US tests Mideast waters - gingerly

The top story in world news this week was the mobilization of a multinational mine-sweeping operation to try to make the approaches to the Suez Canal and the waters of the Red Sea safe for shipping.

This follows more than 15 incidents of ship damage in the Red Sea.

The sparseness of known facts about the incidents makes it a mystery story. The first ship to report damage from an unidentified cause in the Red Sea area was of Soviet registry, on July 9.

Suspicion has centered largely on Iran or Libya. A Libyan ship passed through the Red Sea and into the Suez Canal on July 6, and might have dropped the explosive device that damaged the Soviet cargo ship Knud Jespersen on July 9. Other Libyan ships have passed through the area since, but so have an average of some 60 ships every day of numerous registries.

The last outbreak of mining in the world occurred in March and April, when eight ships reported being damaged by floating mines in the sea approaches to Corinto, the main seaport on the Pacific side of Nicaragua. These were at first attributed to anti-Sandinista Nicaraguan rebels. It was later learned that the mines had been loaded in Honduras in an operation organized by the United States Central Intelligence Agency.

The US-sponsored operation was protested by many countries, including Britain. The Nicaraguan government took its case to the International Court of Justice in The Hague, which ruled 15 to 0 - including the American judges - that the US should cease the mining. The US government said it refused to recognize the court's jurisdiction. But the mining has not been resumed, so far as is publicly known.

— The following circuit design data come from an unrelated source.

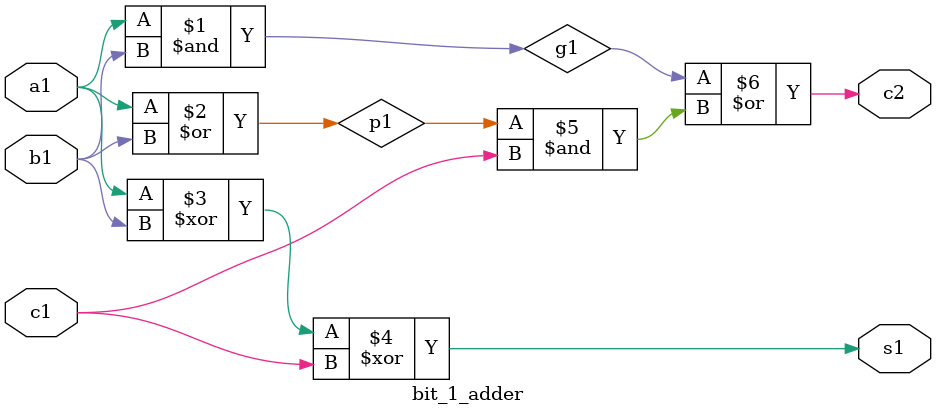
<source format=sv>
module adder_4 (
    input  logic [1:0] a,
    input  logic [1:0] b,
    output logic [2:0] sum
);

  // Internal carry signal between bit 0 and bit 1
  logic c1;

  // Instantiate Bit 0 Adder
  // Handles the LSB logic and generates the carry into bit 1
  bit_0_adder u_bit_0_adder (
    .a0 (a[0]),
    .b0 (b[0]),
    .s0 (sum[0]), // sum[0] is the sum output of bit 0
    .c1 (c1)      // c1 is the carry output of bit 0 (carry-in for bit 1)
  );

  // Instantiate Bit 1 Adder
  // Handles the logic for bit 1 and generates the final carry-out (sum[2])
  bit_1_adder u_bit_1_adder (
    .a1 (a[1]),
    .b1 (b[1]),
    .c1 (c1),      // Carry-in from bit 0
    .s1 (sum[1]),  // sum[1] is the sum output of bit 1
    .c2 (sum[2])   // c2 is the carry output of bit 1 (sum[2])
  );

endmodule

// Sub-module for the Least Significant Bit (Bit 0) of the adder
// Calculates sum[0] and carry-out (c1)
module bit_0_adder (
    input  logic a0,
    input  logic b0,
    output logic s0,
    output logic c1
);

  // Sum calculation for bit 0 (equivalent to a half adder sum since c_in is 0)
  assign s0 = a0 ^ b0;

  // Carry-out calculation for bit 0 (carry-in for bit 1)
  assign c1 = a0 & b0;

endmodule

// Sub-module for Bit 1 of the adder
// Calculates sum[1] and carry-out (c2) based on inputs and carry-in (c1)
module bit_1_adder (
    input  logic a1,
    input  logic b1,
    input  logic c1, // Carry-in from bit 0
    output logic s1,
    output logic c2  // Carry-out (sum[2])
);

  // Generate and Propagate signals for this bit
  logic g1, p1;

  assign g1 = a1 & b1;
  assign p1 = a1 | b1;

  // Sum calculation for bit 1
  assign s1 = a1 ^ b1 ^ c1;

  // Carry-out calculation for bit 1 (using generate/propagate)
  assign c2 = g1 | (p1 & c1);

endmodule
</source>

Ships of Cuban registry, and of the registries of other countries associated in world affairs with the Soviet Union, are frequently in transit in the Suez-Red Sea area. Hence, it is conceivable, although unlikely, that the Red Sea operation was deliberately mounted from Cuba or some other Soviet-aligned country as a reprisal for the mining off Corinto.

The US went into Lebanon originally as part of an international peacekeeping force, along with the British, Italians, and French. But the US became increasingly the sponsor of the Maronite Christian faction in Lebanon and began shelling military positions held by rival Arab factions.

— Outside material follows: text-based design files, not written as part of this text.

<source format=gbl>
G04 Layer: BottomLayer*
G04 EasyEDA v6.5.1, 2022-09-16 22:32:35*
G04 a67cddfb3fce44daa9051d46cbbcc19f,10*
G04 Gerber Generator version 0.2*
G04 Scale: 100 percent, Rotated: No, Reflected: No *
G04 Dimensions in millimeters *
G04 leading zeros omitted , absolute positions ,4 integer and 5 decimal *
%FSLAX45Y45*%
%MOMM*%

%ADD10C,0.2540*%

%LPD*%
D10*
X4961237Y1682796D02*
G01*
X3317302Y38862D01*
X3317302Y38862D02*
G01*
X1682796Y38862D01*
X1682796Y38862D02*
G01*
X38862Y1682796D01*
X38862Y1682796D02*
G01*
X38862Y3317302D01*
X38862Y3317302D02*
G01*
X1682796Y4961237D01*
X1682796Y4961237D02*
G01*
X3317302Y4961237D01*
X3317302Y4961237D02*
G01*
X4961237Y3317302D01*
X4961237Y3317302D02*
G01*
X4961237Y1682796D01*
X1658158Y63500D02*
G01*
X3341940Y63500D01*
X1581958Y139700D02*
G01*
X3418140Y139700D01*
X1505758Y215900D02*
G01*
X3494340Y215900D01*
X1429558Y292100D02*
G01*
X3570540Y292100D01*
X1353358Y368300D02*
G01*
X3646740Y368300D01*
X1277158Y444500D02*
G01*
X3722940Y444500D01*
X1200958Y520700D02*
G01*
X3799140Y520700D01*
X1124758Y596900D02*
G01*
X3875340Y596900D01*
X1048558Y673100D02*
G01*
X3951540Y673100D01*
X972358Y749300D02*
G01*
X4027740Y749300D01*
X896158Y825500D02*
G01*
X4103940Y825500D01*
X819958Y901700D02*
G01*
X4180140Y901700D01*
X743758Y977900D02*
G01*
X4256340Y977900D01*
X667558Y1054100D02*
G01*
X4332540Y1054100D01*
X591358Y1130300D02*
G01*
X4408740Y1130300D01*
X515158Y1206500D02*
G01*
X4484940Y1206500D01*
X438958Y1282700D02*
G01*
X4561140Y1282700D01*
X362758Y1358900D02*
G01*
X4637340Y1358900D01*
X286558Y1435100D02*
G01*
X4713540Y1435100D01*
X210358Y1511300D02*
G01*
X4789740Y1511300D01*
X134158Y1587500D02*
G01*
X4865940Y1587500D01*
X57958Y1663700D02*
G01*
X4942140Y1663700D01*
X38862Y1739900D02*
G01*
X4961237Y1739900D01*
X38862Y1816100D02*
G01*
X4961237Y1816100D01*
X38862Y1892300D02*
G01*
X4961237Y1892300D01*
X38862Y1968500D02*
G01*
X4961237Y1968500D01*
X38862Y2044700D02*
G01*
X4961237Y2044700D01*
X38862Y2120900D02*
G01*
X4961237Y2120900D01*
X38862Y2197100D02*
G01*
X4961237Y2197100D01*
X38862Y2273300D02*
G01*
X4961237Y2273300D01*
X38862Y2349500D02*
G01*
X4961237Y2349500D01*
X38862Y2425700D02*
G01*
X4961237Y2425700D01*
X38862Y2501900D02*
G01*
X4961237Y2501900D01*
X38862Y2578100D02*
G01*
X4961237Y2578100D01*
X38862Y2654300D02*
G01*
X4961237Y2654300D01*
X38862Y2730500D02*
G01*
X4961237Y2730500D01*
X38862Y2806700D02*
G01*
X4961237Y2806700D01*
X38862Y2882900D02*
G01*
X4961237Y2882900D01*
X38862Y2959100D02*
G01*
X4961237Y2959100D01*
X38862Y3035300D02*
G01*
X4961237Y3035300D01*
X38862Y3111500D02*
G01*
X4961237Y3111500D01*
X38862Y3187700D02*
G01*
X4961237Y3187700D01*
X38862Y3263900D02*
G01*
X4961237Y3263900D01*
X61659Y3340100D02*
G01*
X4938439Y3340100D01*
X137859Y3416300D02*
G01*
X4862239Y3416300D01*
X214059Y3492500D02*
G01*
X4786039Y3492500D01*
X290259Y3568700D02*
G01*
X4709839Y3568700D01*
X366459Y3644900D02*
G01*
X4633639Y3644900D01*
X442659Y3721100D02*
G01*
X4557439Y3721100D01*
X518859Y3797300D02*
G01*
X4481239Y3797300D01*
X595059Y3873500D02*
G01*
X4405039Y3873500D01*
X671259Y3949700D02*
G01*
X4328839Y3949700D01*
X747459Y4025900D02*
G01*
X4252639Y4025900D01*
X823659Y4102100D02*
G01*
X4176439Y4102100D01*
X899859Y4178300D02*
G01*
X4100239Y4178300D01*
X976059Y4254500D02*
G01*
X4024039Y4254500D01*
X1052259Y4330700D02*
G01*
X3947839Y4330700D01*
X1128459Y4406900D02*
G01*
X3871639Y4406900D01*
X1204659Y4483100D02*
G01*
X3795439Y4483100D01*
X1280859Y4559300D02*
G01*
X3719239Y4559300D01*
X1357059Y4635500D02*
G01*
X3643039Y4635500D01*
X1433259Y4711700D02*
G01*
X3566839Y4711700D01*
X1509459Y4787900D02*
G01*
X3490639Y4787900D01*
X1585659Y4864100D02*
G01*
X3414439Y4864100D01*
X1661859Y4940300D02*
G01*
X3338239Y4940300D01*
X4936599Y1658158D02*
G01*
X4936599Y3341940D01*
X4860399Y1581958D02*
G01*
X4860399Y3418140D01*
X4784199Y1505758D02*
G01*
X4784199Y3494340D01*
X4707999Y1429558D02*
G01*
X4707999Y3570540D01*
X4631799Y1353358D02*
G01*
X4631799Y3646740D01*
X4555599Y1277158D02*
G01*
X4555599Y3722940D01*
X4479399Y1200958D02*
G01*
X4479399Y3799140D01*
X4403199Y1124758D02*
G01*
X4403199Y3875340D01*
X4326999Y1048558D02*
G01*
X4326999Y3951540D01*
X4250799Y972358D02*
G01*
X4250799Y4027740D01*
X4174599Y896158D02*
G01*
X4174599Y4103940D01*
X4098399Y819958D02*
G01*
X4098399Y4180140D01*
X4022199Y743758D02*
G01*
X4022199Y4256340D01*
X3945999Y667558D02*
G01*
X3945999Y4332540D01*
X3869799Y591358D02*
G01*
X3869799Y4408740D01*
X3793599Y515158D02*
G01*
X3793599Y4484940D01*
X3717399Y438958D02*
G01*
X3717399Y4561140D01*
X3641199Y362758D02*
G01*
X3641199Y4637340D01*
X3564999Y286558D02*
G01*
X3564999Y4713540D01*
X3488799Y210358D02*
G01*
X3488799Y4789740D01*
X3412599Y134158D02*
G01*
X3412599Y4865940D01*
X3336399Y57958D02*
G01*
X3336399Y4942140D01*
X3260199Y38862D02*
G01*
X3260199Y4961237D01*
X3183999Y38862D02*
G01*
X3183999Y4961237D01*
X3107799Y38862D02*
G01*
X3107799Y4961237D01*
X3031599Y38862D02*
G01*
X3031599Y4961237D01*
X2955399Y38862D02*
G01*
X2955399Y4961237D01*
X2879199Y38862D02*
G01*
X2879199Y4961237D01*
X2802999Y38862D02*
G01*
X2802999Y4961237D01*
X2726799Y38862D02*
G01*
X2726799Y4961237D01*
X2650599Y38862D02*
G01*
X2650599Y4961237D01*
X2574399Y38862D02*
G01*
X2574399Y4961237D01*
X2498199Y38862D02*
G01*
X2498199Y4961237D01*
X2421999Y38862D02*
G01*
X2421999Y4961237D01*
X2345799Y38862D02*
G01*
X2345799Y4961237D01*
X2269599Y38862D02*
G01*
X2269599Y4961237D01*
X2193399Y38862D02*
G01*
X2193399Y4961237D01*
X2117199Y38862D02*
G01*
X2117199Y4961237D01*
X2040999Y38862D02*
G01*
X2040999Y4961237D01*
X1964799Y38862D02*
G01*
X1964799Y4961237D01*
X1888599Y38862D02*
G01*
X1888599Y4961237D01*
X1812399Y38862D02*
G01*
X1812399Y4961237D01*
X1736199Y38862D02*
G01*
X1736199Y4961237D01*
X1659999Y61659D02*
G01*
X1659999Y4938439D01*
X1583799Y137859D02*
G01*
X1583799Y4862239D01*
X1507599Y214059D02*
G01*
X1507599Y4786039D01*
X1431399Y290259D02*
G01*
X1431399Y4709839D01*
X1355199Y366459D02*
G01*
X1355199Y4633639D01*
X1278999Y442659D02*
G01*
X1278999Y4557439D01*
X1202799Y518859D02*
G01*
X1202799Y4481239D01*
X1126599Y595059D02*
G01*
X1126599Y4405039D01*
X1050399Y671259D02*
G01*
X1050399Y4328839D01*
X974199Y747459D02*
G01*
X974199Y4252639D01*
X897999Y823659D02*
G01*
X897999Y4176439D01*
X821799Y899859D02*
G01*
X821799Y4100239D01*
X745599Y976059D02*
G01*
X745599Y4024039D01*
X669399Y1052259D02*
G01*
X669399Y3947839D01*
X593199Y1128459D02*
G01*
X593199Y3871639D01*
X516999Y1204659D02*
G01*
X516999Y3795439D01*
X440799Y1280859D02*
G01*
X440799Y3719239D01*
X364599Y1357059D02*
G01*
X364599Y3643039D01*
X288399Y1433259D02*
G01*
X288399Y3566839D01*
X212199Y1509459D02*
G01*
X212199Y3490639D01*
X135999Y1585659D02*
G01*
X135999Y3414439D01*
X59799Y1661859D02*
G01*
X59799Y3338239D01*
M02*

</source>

At that point the NATO allies pulled away politically. What began as a concerted peacekeeping operation ended up as a unilateral US intervention on behalf of the Maronites. The British, French, and Italians remained, but were more neutral among the Arab factions.

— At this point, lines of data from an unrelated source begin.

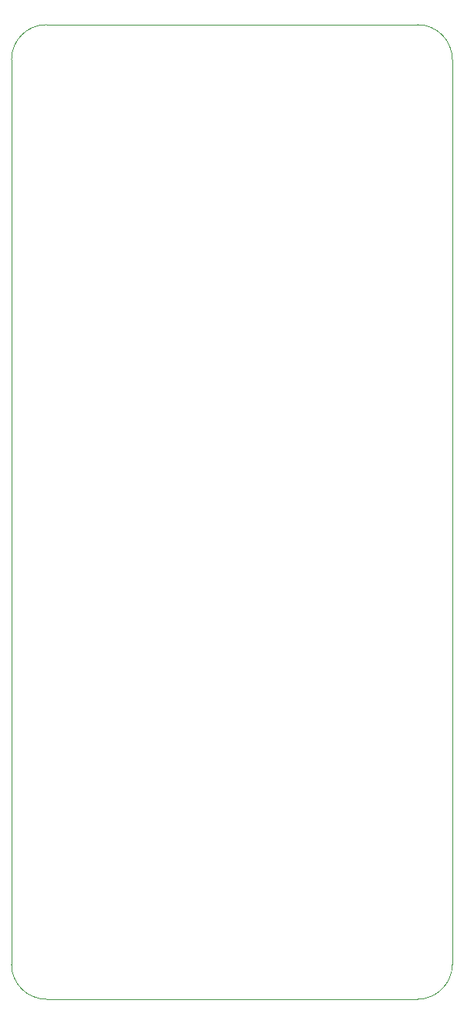
<source format=gbr>
%TF.GenerationSoftware,KiCad,Pcbnew,(6.0.5)*%
%TF.CreationDate,2022-09-15T17:30:36-04:00*%
%TF.ProjectId,protoboard,70726f74-6f62-46f6-9172-642e6b696361,0.1*%
%TF.SameCoordinates,Original*%
%TF.FileFunction,Profile,NP*%
%FSLAX46Y46*%
G04 Gerber Fmt 4.6, Leading zero omitted, Abs format (unit mm)*
G04 Created by KiCad (PCBNEW (6.0.5)) date 2022-09-15 17:30:36*
%MOMM*%
%LPD*%
G01*
G04 APERTURE LIST*
%TA.AperFunction,Profile*%
%ADD10C,0.100000*%
%TD*%
G04 APERTURE END LIST*
D10*
X151130000Y-158750000D02*
X110490000Y-158750000D01*
X110490000Y-52070000D02*
X151130000Y-52070000D01*
X106680000Y-154940000D02*
X106680000Y-55880000D01*
X154940000Y-55880000D02*
X154940000Y-154940000D01*
X110490000Y-52070000D02*
G75*
G03*
X106680000Y-55880000I0J-3810000D01*
G01*
X151130000Y-158750000D02*
G75*
G03*
X154940000Y-154940000I0J3810000D01*
G01*
X106680000Y-154940000D02*
G75*
G03*
X110490000Y-158750000I3810000J0D01*
G01*
X154940000Y-55880000D02*
G75*
G03*
X151130000Y-52070000I-3810000J0D01*
G01*
M02*

</source>
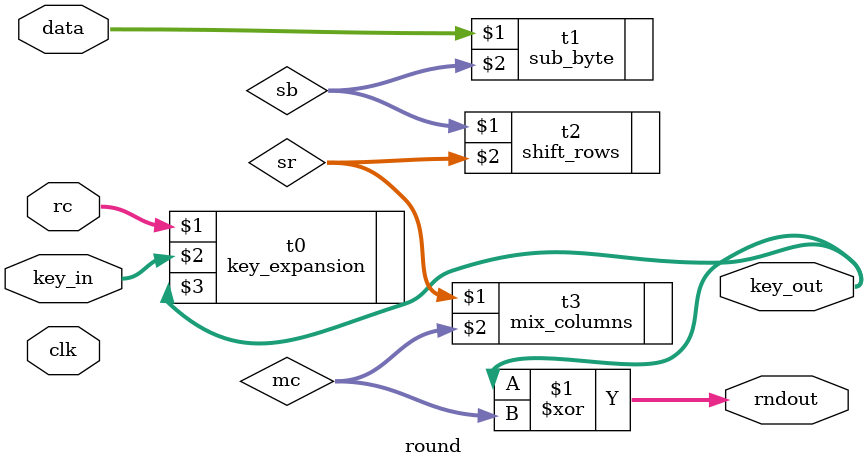
<source format=v>
`timescale 1ns / 1ps
`include "key_expansion.v"
`include "sub_byte.v"
`include "shift_rows.v"
`include "mix_columns.v"

module round(clk,rc,data,key_in,key_out,rndout);
input clk;
input [3:0]rc;
input [127:0]data;
input [127:0]key_in;
output [127:0]key_out;
output [127:0]rndout;

wire [127:0] sb,sr,mc;
//encrypts data for a given round taking round_count as input
key_expansion t0(rc,key_in,key_out);
sub_byte t1(data,sb);
shift_rows t2(sb,sr);
mix_columns t3(sr,mc);
assign rndout= key_out^mc; //addroundkey()

endmodule

</source>
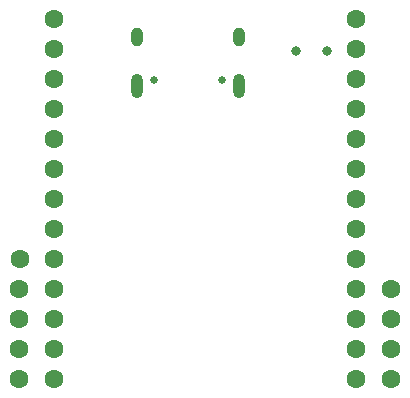
<source format=gbr>
%TF.GenerationSoftware,KiCad,Pcbnew,(6.99.0-1594-g5bf163de80)*%
%TF.CreationDate,2022-06-08T17:32:02-04:00*%
%TF.ProjectId,nrf52840,6e726635-3238-4343-902e-6b696361645f,v1.0*%
%TF.SameCoordinates,Original*%
%TF.FileFunction,Soldermask,Bot*%
%TF.FilePolarity,Negative*%
%FSLAX46Y46*%
G04 Gerber Fmt 4.6, Leading zero omitted, Abs format (unit mm)*
G04 Created by KiCad (PCBNEW (6.99.0-1594-g5bf163de80)) date 2022-06-08 17:32:02*
%MOMM*%
%LPD*%
G01*
G04 APERTURE LIST*
%ADD10C,1.600000*%
%ADD11C,0.650000*%
%ADD12O,1.000000X2.100000*%
%ADD13O,1.000000X1.600000*%
%ADD14C,0.800000*%
G04 APERTURE END LIST*
D10*
%TO.C,U4*%
X150190000Y-82760000D03*
X150190000Y-85300000D03*
X150190000Y-87840000D03*
X150190000Y-90380000D03*
X150190000Y-92920000D03*
X150190000Y-95460000D03*
X150190000Y-98000000D03*
X150190000Y-100540000D03*
X150190000Y-103080000D03*
X150190000Y-105620000D03*
X150190000Y-108160000D03*
X150190000Y-110700000D03*
X150190000Y-113240000D03*
X147210000Y-113240000D03*
X147210000Y-110700000D03*
X147210000Y-108160000D03*
X147210000Y-105620000D03*
X178710000Y-113240000D03*
X178710000Y-110700000D03*
X178710000Y-108160000D03*
X178710000Y-105620000D03*
X175760000Y-113240000D03*
X175760000Y-110700000D03*
X175760000Y-108160000D03*
X175760000Y-105620000D03*
X175760000Y-103080000D03*
X175760000Y-100540000D03*
X175760000Y-98000000D03*
X175760000Y-95460000D03*
X175760000Y-92920000D03*
X175760000Y-90380000D03*
X175760000Y-87840000D03*
X175760000Y-85300000D03*
X175760000Y-82760000D03*
X147235000Y-103095000D03*
%TD*%
D11*
%TO.C,J1*%
X164380000Y-87920000D03*
X158600000Y-87920000D03*
D12*
X157169999Y-88449999D03*
D13*
X157169999Y-84269999D03*
X165809999Y-84269999D03*
D12*
X165809999Y-88449999D03*
%TD*%
D14*
%TO.C,J2*%
X173275000Y-85500000D03*
%TD*%
%TO.C,J4*%
X170650000Y-85450000D03*
%TD*%
M02*

</source>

This time the US has sent in its naval mine-sweeping units on the express invitation of Egypt and Saudi Arabia, the two main riparian Arab countries. It is entering in the most careful coordination with two of its three partners from the Lebanon force - Britain and France. It has sent just the units that the Egyptians and Saudis want. There is nothing unilateral or assertive about this operation.

The US action in Lebanon began similarly but became an example of unilateral American policy assertion. The solo phase ended in ignominious withdrawal.

Two rules seem to have emerged from the Lebanon experience which are clearly being honored this time. The first is that for US intervention in the area to be acceptable and potentially successful, it must be at the request of the major Arab states. The second is that it must be in concert with the main US allies. It is inherent in these rules that the purpose of the intervention must be to sustain the interests of the Arabs and of the US allies.

So whoever dropped the mines (or whatever they were) into the Red Sea has unintentionally provided the US and its Western allies with an exercise in joint operations. It can be done - provided there is agreement on the purpose and on the means to be used. The lesson might come in useful on other occasions.

Meanwhile, we have on our evening television screens the pictures of Western mine-sweepers all working together to clear an international waterway. We also have a residual question as to whether the mining of Nicaraguan waters was such a bright idea after all. Did it give someone else the idea?